Trying to find out if the Trailer Dredger Sospan IMO 9020273 is still in service. Equasis show no records since March 2011.
She was classed with Bureau Veritas but they are not showing her in
their records.
Ships own AIS out of date.
Can anyone help please??

Regards
Keith


----------



## Degzie

Hi keith
I noticed that the Sospan last repoted position on AIS was near to Vacamonte in the Pacfic ocean and this was 70days ago.
According to Veri Star she is now out of class.
I did notice that when she was working in Genoa Italy about 18 months ago her AIS was intermitant as she suddenly turned up back in Holland, maybe her AIS is down again. She is still shown as owned by Westminster Dredging.
regards
Degzie


----------



## KEITH SEVILLE

Hi Degzie

I have also been in touch with Westminster Dredging who have said she is no longer owned by, or working in the UK.
They have also said they believe that Boskalis have sold her on.
My last information apart from what it says on her AIS is that in July
this year she was at Vacamonte, Mexico on a slipway with staging around her.
Westminster are going to try and find out more.
In the meantime would be grateful for any info, our members can find on her
whereabouts.

Regards
Keith


----------



## terence

no same here keith jun 2011 vacamonte no more 
hey dave might no he is in mexico?
regards
terry music man


----------



## Degzie

Hi Keith
Reply from Holland The past year the Sospan has worked in Southern Europe and then we no more heard of this ship.
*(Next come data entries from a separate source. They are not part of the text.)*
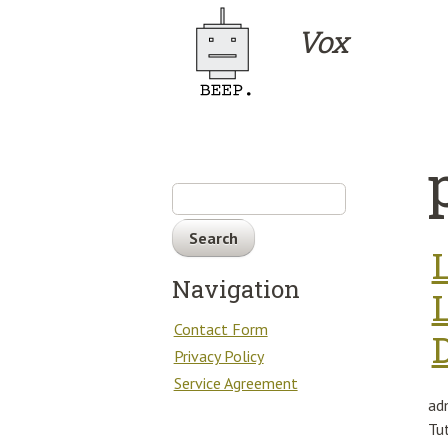
Skip to main content
Vox
Search
Navigation
Contact Form
Privacy Policy
Service Agreement
ad
Tu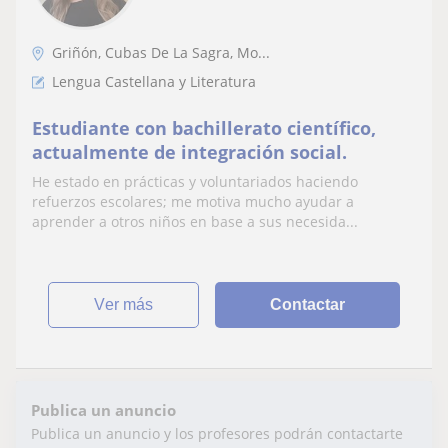
Griñón, Cubas De La Sagra, Mo...
Lengua Castellana y Literatura
Estudiante con bachillerato científico,
actualmente de integración social.
He estado en prácticas y voluntariados haciendo
refuerzos escolares; me motiva mucho ayudar a
aprender a otros niños en base a sus necesida...
ver más
Contactar
Publica un anuncio
Publica un anuncio y los profesores podrán contactarte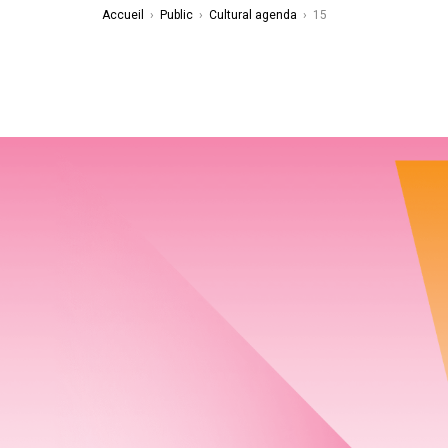
Accueil
›
Public
›
Cultural agenda
›
15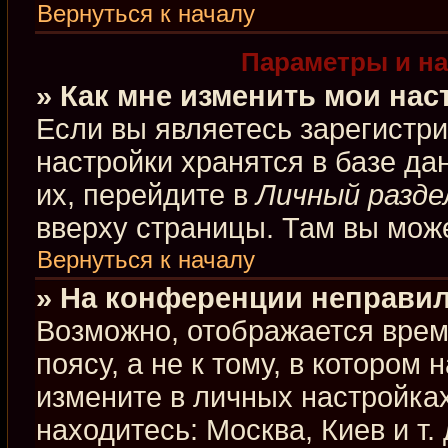
Вернуться к началу
Параметры и на
» Как мне изменить мои нас
Если вы являетесь зарегистр
настройки хранятся в базе д
их, перейдите в
Личный разде
вверху страницы. Там вы може
Вернуться к началу
» На конференции неправил
Возможно, отображается врем
поясу, а не к тому, в котором
измените в личных настройках
находитесь: Москва, Киев и т.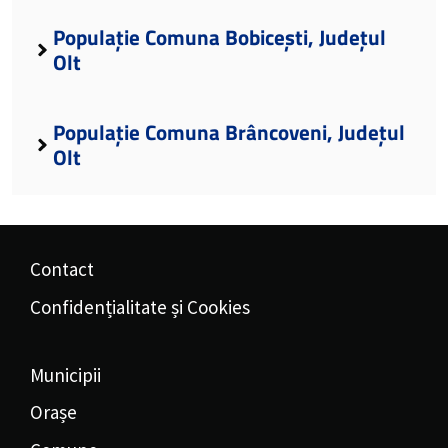
Populație Comuna Bobicești, Județul
Olt
Populație Comuna Brâncoveni, Județul
Olt
Contact
Confidențialitate și Cookies
Municipii
Orașe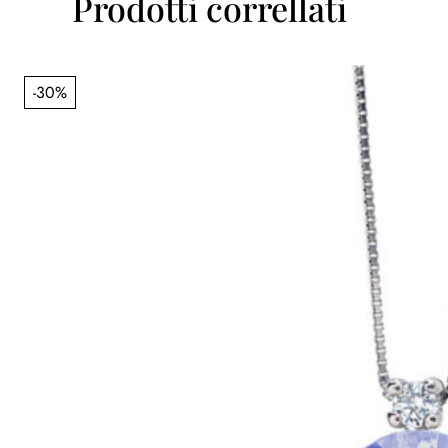
Prodotti correllati
-30%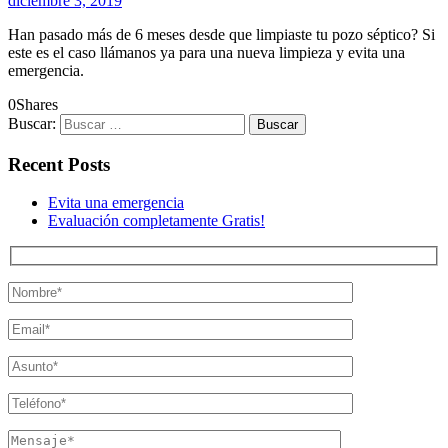
diciembre 3, 2019
Han pasado más de 6 meses desde que limpiaste tu pozo séptico? Si
este es el caso llámanos ya para una nueva limpieza y evita una
emergencia.
0
Shares
Buscar:
Recent Posts
Evita una emergencia
Evaluación completamente Gratis!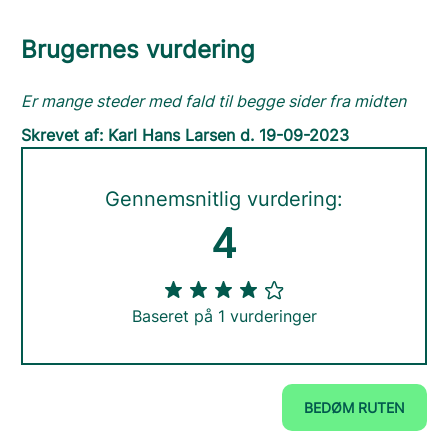
Brugernes vurdering
Er mange steder med fald til begge sider fra midten
Skrevet af: Karl Hans Larsen d. 19-09-2023
Gennemsnitlig vurdering:
4
Baseret på 1 vurderinger
BEDØM RUTEN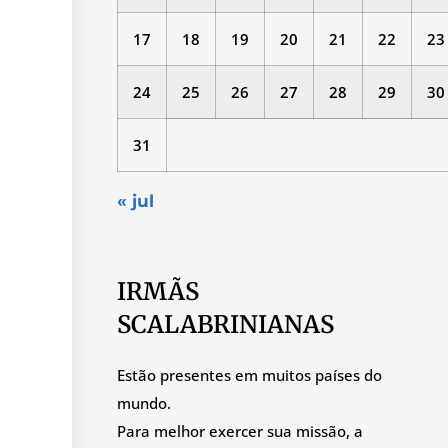
17
18
19
20
21
22
23
24
25
26
27
28
29
30
31
« jul
IRMÃS
SCALABRINIANAS
Estão presentes em muitos países do
mundo.
Para melhor exercer sua missão, a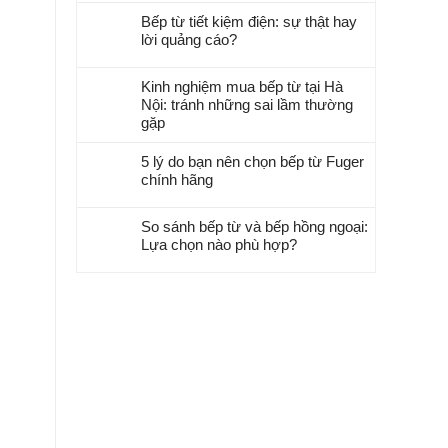
Bếp từ tiết kiệm điện: sự thật hay
lời quảng cáo?
Kinh nghiệm mua bếp từ tại Hà
Nội: tránh những sai lầm thường
gặp
5 lý do bạn nên chọn bếp từ Fuger
chính hãng
So sánh bếp từ và bếp hồng ngoại:
Lựa chọn nào phù hợp?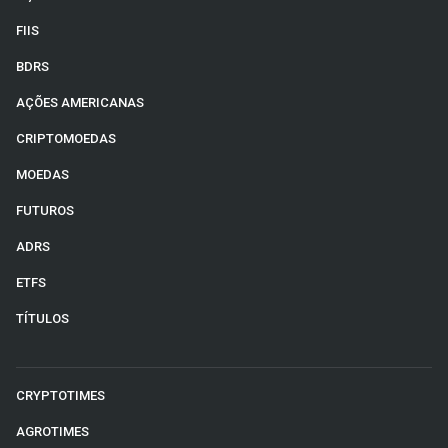
FIIS
BDRS
AÇÕES AMERICANAS
CRIPTOMOEDAS
MOEDAS
FUTUROS
ADRS
ETFS
TÍTULOS
CRYPTOTIMES
AGROTIMES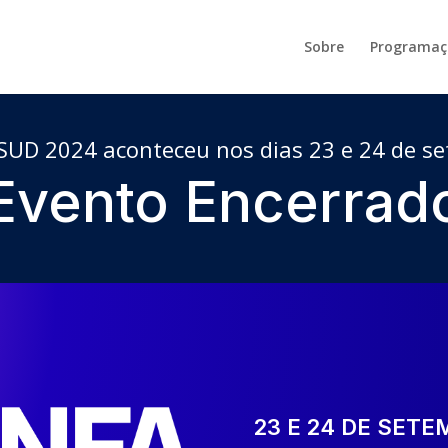
Sobre
Programaç
UD 2024 aconteceu nos dias 23 e 24 de s
Evento Encerrad
23 E 24 DE SETE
This we know but again no one talking like WD fairway everyone in the dark.
Degzie


----------



## KEITH SEVILLE

Hi Degzie,

On their website they invite people to ask questions.
I have always had a response from them in the past, will try once again.
If that fails I give up.
Thanks for your help with this, cant understand what the big secret is.

Best Regards
Keith


----------



## KEITH SEVILLE

Hi Degzie,

Just had a reply back from Bos Kalis Netherlands concerning Sospan.
She is still in operation having been sold to Panamanian buyers and working
in Central America as Adelfia.
I have been looking for her under AIS but no success.
It seems she has only been sold very recently.

Best Regards
Keith


----------



## Degzie

Hi Keith
Thanks for the info.
regards Degzie


----------